Fire alarm cable? I'll post a video when I get home

Edit: And more photos since apparently this mobile app is crap.


----------



## Southeast Power (Jan 18, 2009)

Edrick said:


> Fire alarm cable? I'll post a video when I get home
> 
> Edit: And more photos since apparently this mobile app is crap.


I have a roll that has a couple of 14 THHN in it. 
Is it proper? No. 
Will it melt on a 30 amp breaker? Maybe. 
Does it have a ground? Who knows.


----------



## Edrick (Jun 6, 2010)

This mobile app is pissing me off of well. 

Any who it was there method of extending the fire alarm system I to a construction zone there's about 100' of it that goes over cereal boxes and under them too with the cereal boxes sitting on top of the cable.

http://www.youtube.com/watch?v=plyE-8ck5QA


----------



## Wirenuting (Sep 12, 2010)

Edrick said:


> This mobile app is pissing me off of well.


I like the mobile App.
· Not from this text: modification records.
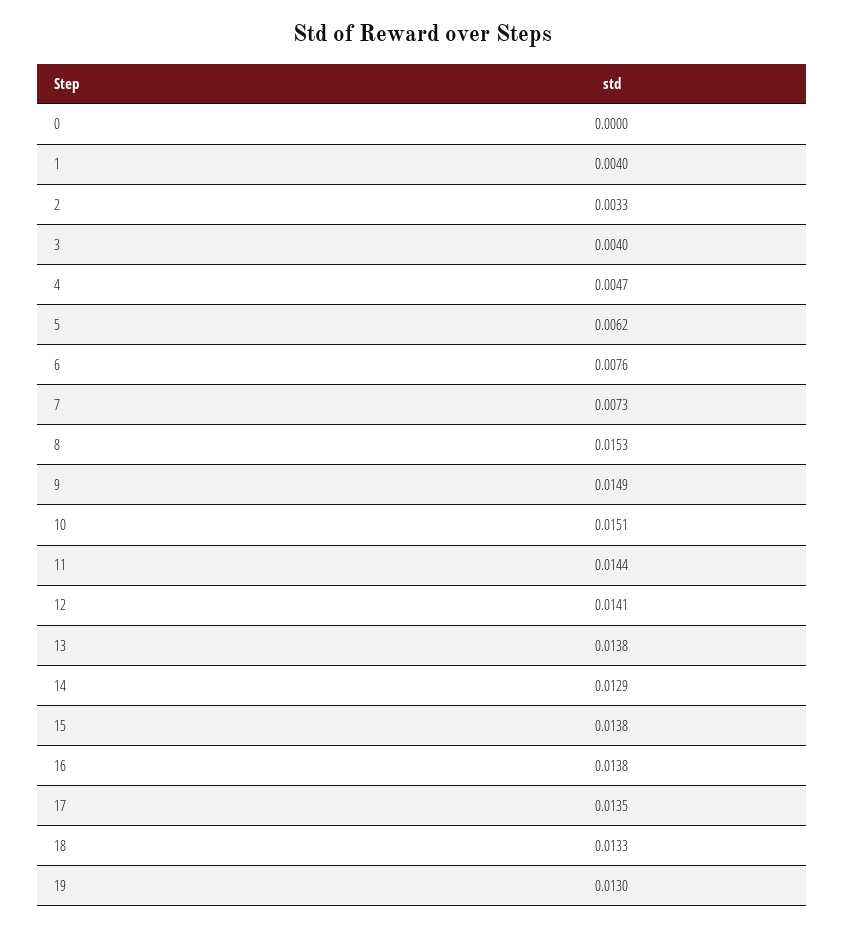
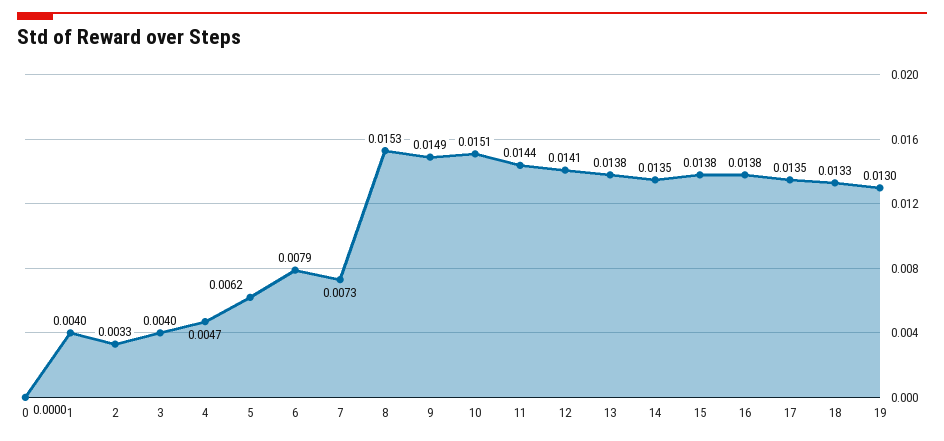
  {
    "0": 0,
    "1": 0.004,
    "2": 0.0033,
    "3": 0.004,
    "4": 0.0047,
    "5": 0.0062,
-   "6": 0.0076,
+   "6": 0.0079,
    "7": 0.0073,
    "8": 0.0153,
    "9": 0.0149,
    "10": 0.0151,
    "11": 0.0144,
    "12": 0.0141,
    "13": 0.0138,
-   "14": 0.0129,
+   "14": 0.0135,
    "15": 0.0138,
    "16": 0.0138,
    "17": 0.0135,
    "18": 0.0133,
    "19": 0.013
  }

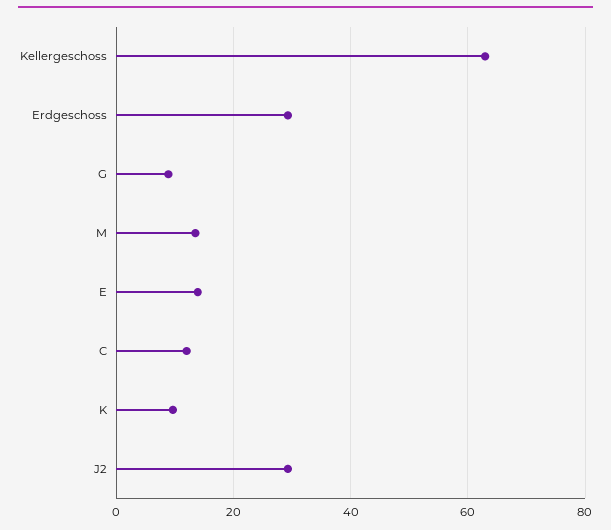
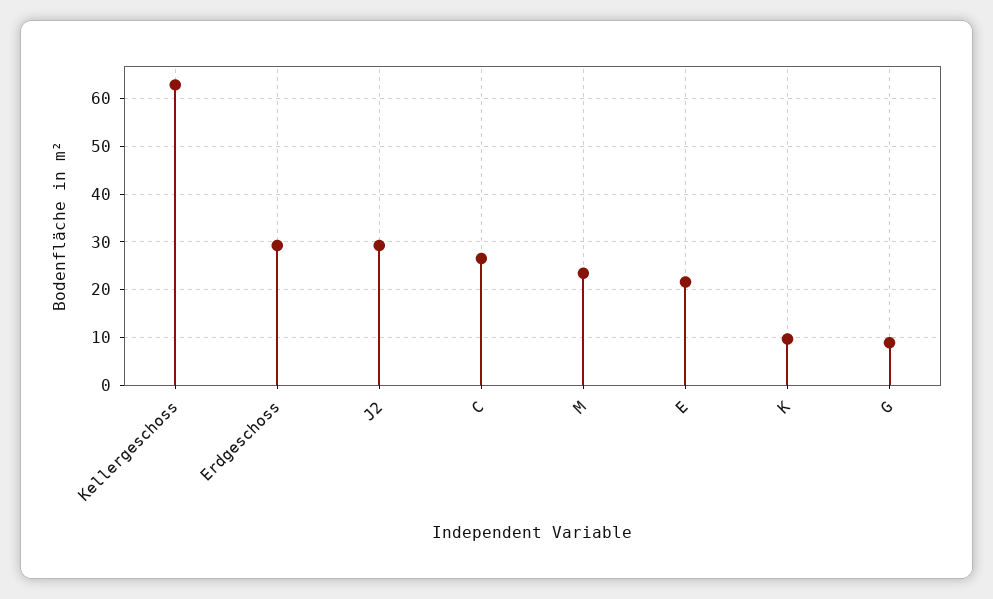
  {
    "Kellergeschoss": 62,
    "Erdgeschoss": 30,
    "G": 8,
-   "M": 14,
+   "M": 24,
-   "E": 14,
+   "E": 22,
-   "C": 12,
+   "C": 26,
    "K": 10,
    "J2": 30
  }

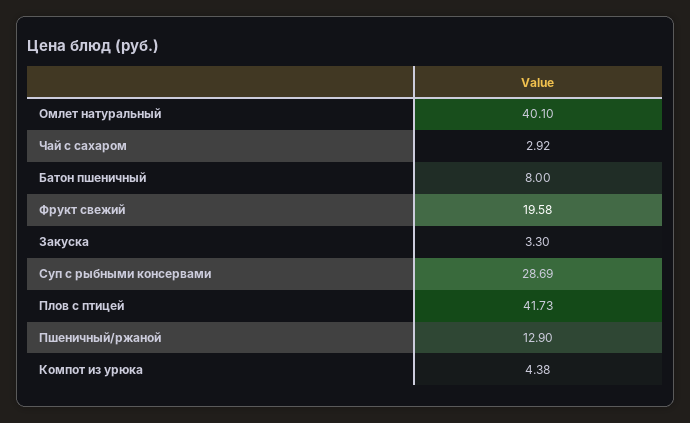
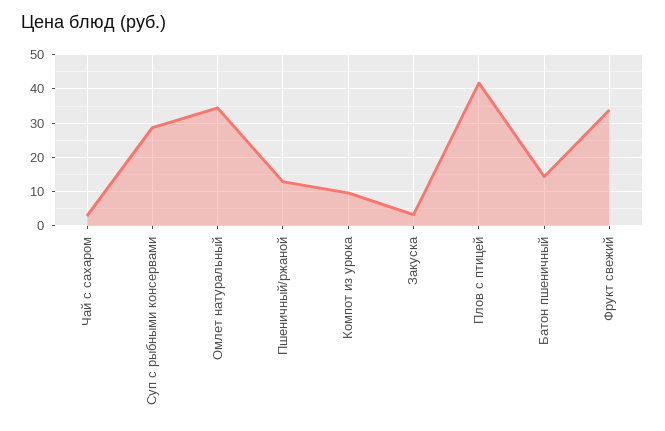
  {
-   "Омлет натуральный": 40.1,
+   "Омлет натуральный": 34,
    "Чай с сахаром": 2.92,
-   "Батон пшеничный": 8,
+   "Батон пшеничный": 14,
-   "Фрукт свежий": 19.58,
+   "Фрукт свежий": 34,
    "Закуска": 3.3,
    "Суп с рыбными консервами": 28.69,
    "Плов с птицей": 41.73,
    "Пшеничный/ржаной": 12.9,
-   "Компот из урюка": 4.38
+   "Компот из урюка": 10
  }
I use it 99% of the time. 
I just wish there was a "Thanks" button. 
I kinda feel like a hack not being able to thank members for help.


----------



## Edrick (Jun 6, 2010)

Wirenuting said:


> I like the mobile App. I use it 99% of the time.
> I just wish there was a "Thanks" button.
> I kinda feel like a hack not being able to thank members for help.


It usually doesn't give me issues it could be because of the version of iOS i was using.


----------



## AFOREMA1 (Nov 23, 2009)

I hated the Mobil app, went back to using the full version website on my phone and it is so much better.


----------